═════ Quoted passage ═════
On Thu, Aug 6, 2015 at 12:39 PM, Carlos E. R.
And you as the creator of this document shouldn't send one that isn't editable, and is digital signed in such a way that at least it's provable that the document has been altered since it was signed. So if some company asks for a PDF with a handwritten signature, you should still digital sign it with at least your own self-signed cert, to encrypt it, prevent it from being edited, and thus able to prove whether it's been modified since signing.
Ah. Didn't think of that.
How would you create such a signature in Linux? :-?
I've been too lazy to try to figure it out. I've used self-signed certificates generated in Acrobat to do this. The document is not encrypted, but it is hashed, the hash is signed, and the signed hash and public key go into the PDF. So at the other end they can confirm/deny if it's been tampered with since signing. It doesn't conclusively prove I signed it though, since it's self-signed. Of course, there's some chance it's intercepted. Modified. And then resigned with a faked self-signed key in my name. And sent from an account with a spoofed email address. So, it's like - next to b.s. I think the recipient would need a policy that requires DMARC/DKIM emails from source to accept such PDFs, and then archive the entire email original source. But really we need a better way to do this with verifiable keys rather than self-signed.
═════
:: What to do ::
- A) Copy out the exchange on PDF signatures from "How would you" to "rather than self-signed.".
- B) According to the exchange on PDF signatures, what goes into the PDF along with the signed hash?
- C) Summarize the exchange on PDF signatures in two sentences.
═════ Data records ═════
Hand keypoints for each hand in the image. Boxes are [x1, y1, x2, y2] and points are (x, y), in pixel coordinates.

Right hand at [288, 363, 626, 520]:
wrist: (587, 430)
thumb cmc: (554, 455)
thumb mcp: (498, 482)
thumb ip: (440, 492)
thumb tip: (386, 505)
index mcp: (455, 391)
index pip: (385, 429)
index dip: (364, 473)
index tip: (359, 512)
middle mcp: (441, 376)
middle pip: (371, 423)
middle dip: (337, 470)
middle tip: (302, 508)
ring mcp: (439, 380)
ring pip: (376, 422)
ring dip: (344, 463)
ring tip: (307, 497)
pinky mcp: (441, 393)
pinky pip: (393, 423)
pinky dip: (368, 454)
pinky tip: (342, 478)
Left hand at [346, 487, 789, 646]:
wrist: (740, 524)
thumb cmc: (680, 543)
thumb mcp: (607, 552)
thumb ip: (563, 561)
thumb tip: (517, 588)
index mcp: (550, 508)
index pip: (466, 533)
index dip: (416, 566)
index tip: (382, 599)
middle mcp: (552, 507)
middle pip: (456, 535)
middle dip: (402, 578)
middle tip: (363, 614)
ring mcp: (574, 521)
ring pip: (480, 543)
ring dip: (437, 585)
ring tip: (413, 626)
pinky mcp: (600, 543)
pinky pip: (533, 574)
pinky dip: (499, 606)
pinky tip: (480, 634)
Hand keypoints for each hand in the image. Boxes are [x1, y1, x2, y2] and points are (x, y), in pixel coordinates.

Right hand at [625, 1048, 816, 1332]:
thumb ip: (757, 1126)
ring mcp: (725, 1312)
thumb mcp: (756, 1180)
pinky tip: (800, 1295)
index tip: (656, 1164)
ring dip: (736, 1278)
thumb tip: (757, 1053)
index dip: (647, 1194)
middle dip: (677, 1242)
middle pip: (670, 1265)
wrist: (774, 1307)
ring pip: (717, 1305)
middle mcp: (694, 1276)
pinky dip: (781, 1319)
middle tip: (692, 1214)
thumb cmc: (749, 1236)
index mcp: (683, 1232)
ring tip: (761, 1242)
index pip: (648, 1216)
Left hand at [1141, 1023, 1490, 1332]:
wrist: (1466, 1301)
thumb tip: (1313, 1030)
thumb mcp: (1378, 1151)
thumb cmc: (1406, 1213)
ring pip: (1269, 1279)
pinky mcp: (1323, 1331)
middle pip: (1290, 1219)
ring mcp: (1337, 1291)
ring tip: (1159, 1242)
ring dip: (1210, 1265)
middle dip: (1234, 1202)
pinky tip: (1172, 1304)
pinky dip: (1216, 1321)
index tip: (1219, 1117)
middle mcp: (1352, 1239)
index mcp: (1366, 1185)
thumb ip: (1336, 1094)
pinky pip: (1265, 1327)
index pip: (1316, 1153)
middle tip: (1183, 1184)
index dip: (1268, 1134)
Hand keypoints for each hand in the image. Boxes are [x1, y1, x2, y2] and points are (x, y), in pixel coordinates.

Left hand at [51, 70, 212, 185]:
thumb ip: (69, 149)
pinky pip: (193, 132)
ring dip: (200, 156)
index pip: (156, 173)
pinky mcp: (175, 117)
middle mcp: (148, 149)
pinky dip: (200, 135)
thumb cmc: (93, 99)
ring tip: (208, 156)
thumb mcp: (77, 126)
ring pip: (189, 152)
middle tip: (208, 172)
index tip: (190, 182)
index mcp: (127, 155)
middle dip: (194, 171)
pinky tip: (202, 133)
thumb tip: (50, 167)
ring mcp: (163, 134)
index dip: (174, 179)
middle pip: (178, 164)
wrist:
═════
:: Expected results ::
- A)
How would you create such a signature in Linux? :-?
I've been too lazy to try to figure it out. I've used self-signed certificates generated in Acrobat to do this. The document is not encrypted, but it is hashed, the hash is signed, and the signed hash and public key go into the PDF. So at the other end they can confirm/deny if it's been tampered with since signing. It doesn't conclusively prove I signed it though, since it's self-signed. Of course, there's some chance it's intercepted. Modified. And then resigned with a faked self-signed key in my name. And sent from an account with a spoofed email address. So, it's like - next to b.s. I think the recipient would need a policy that requires DMARC/DKIM emails from source to accept such PDFs, and then archive the entire email original source. But really we need a better way to do this with verifiable keys rather than self-signed.

- B) The public key.

- C) The exchange argues that a PDF sent with a handwritten signature should still be digitally signed, even with a self-signed certificate, so that it cannot be edited and any change made after signing can be proven. A reply to a question about doing this in Linux describes using self-signed certificates generated in Acrobat, which let recipients detect tampering but do not conclusively prove who signed, and concludes that a better way using verifiable keys is needed.